Cognitive Neuroscience of (voluntary) Action; Interactions between Human Sensation, Cognition and Action, Body Perception, Self-Other Distinction

Selected Publications

  • Kaiser, J. & Schütz-Bosbach, S. (2021). Motor Interference, but not Sensory Interference, Increases Midfrontal Theta Activity and Brain Synchronization During Reactive Control. Journal of Neuroscience, 41(8), 1788-1801.
  • Kaiser, J., Belenya, R., Chung, W.-Y., Gentsch., A., & Schütz-Bosbach, S. (2021). Learning Something New Versus Changing Your Ways: Distinct Effects on Midfrontal Oscillations and Cardiac Activity for Learning and Flexible Adjustments. Neuroimage, 226, 117550.
  • Marshall, A.C., Gentsch, A., Blum, A.-L., Bröring, C., & Schütz-Bosbach, S. (2019). I feel what I do: Relating interoceptive processes and reward-related behaviour. Neuroimage, 191, 315-324.

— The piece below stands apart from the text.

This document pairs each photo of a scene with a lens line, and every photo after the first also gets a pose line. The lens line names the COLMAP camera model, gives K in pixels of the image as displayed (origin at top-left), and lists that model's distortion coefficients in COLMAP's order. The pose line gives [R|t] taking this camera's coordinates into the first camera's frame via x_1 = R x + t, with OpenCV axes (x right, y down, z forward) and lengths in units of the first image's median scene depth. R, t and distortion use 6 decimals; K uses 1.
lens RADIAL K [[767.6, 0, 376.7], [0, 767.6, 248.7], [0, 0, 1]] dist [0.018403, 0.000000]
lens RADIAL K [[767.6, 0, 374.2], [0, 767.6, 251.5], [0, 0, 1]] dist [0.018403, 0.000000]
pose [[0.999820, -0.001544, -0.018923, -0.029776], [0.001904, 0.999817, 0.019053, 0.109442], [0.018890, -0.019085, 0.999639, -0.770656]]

  • Marshall, A.C., Gentsch, A., Jelinčić, V., & Schütz-Bosbach, S. (2017). Exteroceptive expectations modulate interoceptive processing: repetition-suppression effects for visual and heartbeat evoked potentials. Scientific Reports, 7(1), 16525.

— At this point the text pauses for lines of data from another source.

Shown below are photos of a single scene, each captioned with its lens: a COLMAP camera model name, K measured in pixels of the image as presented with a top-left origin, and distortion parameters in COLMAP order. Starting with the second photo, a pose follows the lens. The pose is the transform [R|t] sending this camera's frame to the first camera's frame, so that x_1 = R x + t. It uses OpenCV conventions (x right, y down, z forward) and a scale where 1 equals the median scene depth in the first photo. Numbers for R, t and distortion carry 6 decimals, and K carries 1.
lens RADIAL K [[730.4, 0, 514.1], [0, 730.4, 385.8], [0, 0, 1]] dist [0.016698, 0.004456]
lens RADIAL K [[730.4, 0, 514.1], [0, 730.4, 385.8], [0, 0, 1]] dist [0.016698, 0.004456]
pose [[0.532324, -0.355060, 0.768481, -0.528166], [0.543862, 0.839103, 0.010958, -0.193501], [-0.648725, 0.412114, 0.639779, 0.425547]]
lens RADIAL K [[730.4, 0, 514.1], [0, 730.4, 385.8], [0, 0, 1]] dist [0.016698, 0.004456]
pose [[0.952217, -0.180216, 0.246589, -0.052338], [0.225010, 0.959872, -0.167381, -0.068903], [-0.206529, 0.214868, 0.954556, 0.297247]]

  • Weiss, C., Herwig, A., & Schütz-Bosbach, S. (2011). The self in action effects: Selective attenuation of self-generated sounds. Cognition, 121(2), 207-18.
  • Gentsch, A., & Schütz-Bosbach, S. (2011). I Did It: Unconscious expectation of sensory consequences modulates the experience of self-agency and its functional signature. Journal of Cognitive Neuroscience, 23(12), 3817-28.
  • Schütz-Bosbach, S., & Prinz, W. (2007). Perceptual resonance: Action-induced modulation of perception. Trends in Cognitive Sciences, 11(8), 349-355.
  • Schütz-Bosbach, S., Mancini, B., Aglioti, S.M., & Haggard, P. (2006). Self and other and in the human motor system. Current Biology, 16(8), 1830-1834.
  • Bosbach, S., Cole, J., Prinz, W., & Knoblich, G. (2005). Inferring another's expectation from action: The role of peripheral sensation. Nature Neuroscience, 8(10), 1295-1297.
  • Bosbach, S., Prinz, W., & Kerzel, D. (2004). A Simon-effect with stationary moving stimuli. Journal of Experimental Psychology: Human Perception and Performance, 30(1), 39-55.